John Parsons AKA atarsinc
richardscourtney says:
I’m “a fool”, that I’m “disingenuous” and that I have “no shame”. And what did I do to deserve this bitter, angry ad hominem barrage? I suggested that folks look at what the authors have to say for themselves. I didn’t say to like it, or even believe it. Just take in the information and make up your own mind. If all you want is the echo of your own voice, by all means look no further.
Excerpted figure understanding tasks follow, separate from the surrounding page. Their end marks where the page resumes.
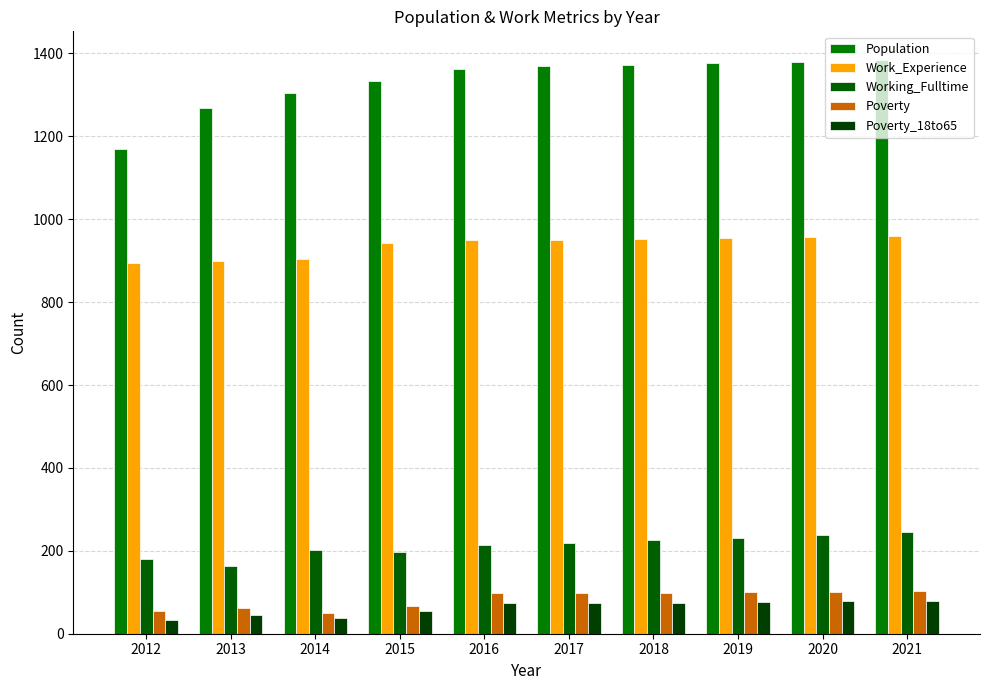

Between 2012 and 2015, which is larger?

2015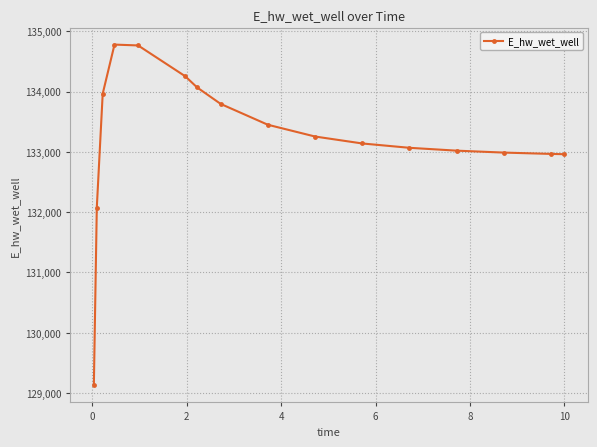

Is this an area chart (filled region under the line)?

No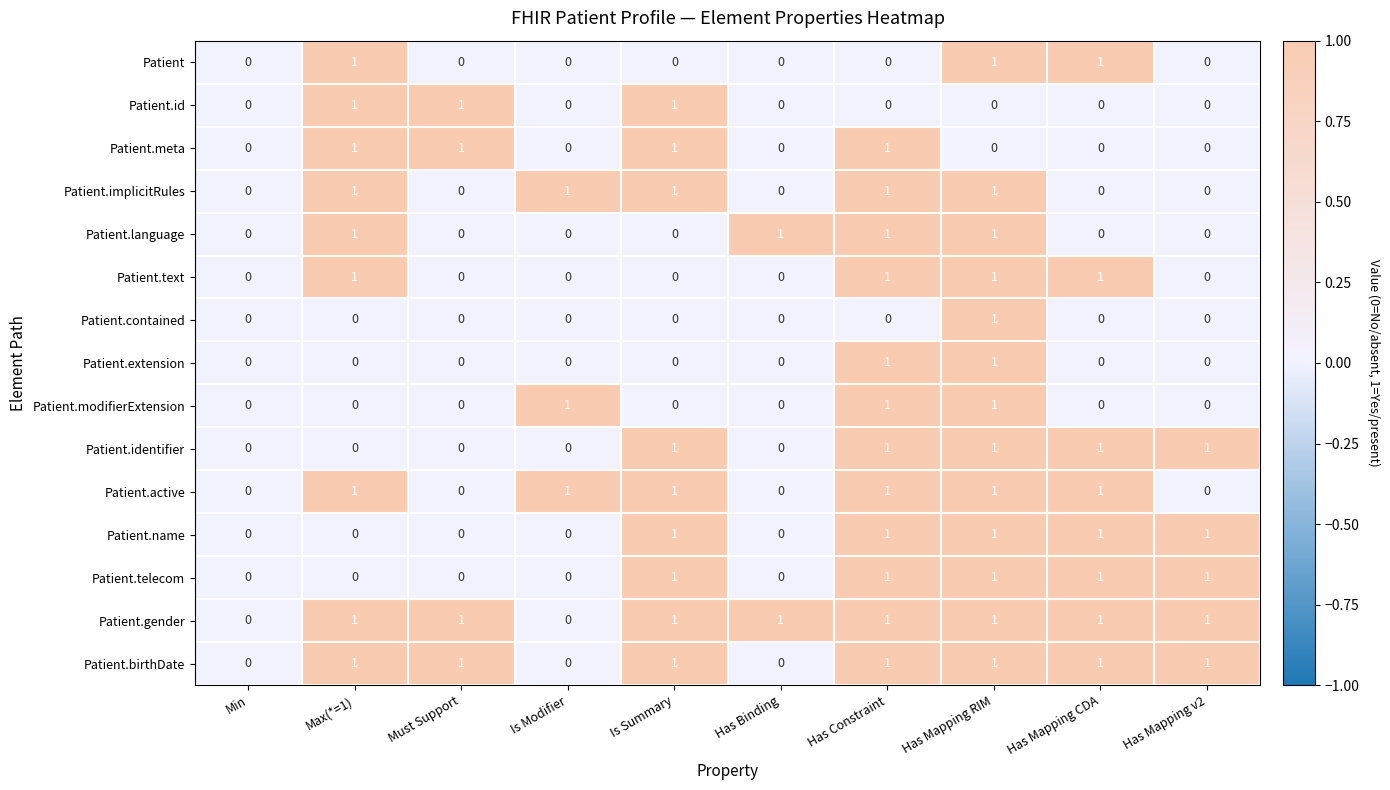

At which category is the sum across all series the highest?

Has Mapping RIM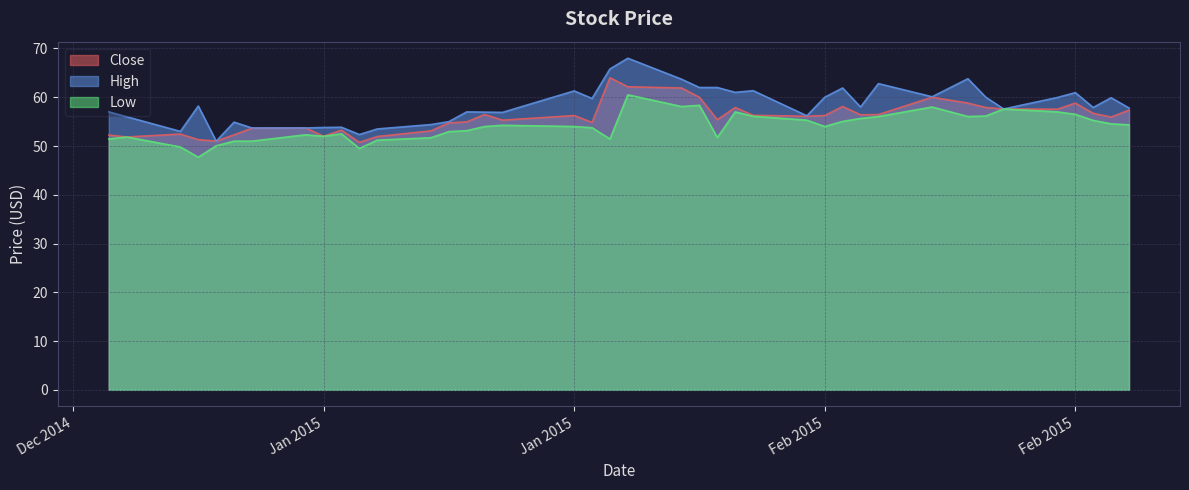

True or false: Low and Close cross at least once.

False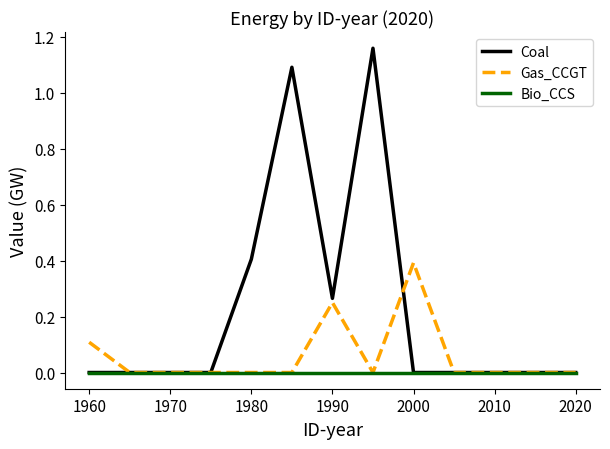

Rank the series by their maximum value, from lowest to highest.

Bio_CCS, Gas_CCGT, Coal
JP

Sam the First
April 3, 2013 5:45 am

John Parsons: I’m sure any of us following this story (ie everyone reading this thread) has already looked at the FAQ – AND at the critique of its shortcomings and obfuscations already published in various places, inc at Climate Audit.
As for RealClimate, why would anyone trust a source which routinely censors comments and even legitimate corrections of error, when they fail to support the AGW mantra? This censorship alone renders them redundant, for purposes of information or debate.
Why would any of us wish to read anything on a blog where scientists and skilled amateurs we respect for their dedication to revealing the truth, are routinely insulted and blocked? The posting of this ‘FAQ’ – which fails to answer any of the important questions raised esp at CA – behind the most notorious ‘Team’ censorship wall, already tells us all we need to know concerning its integrity.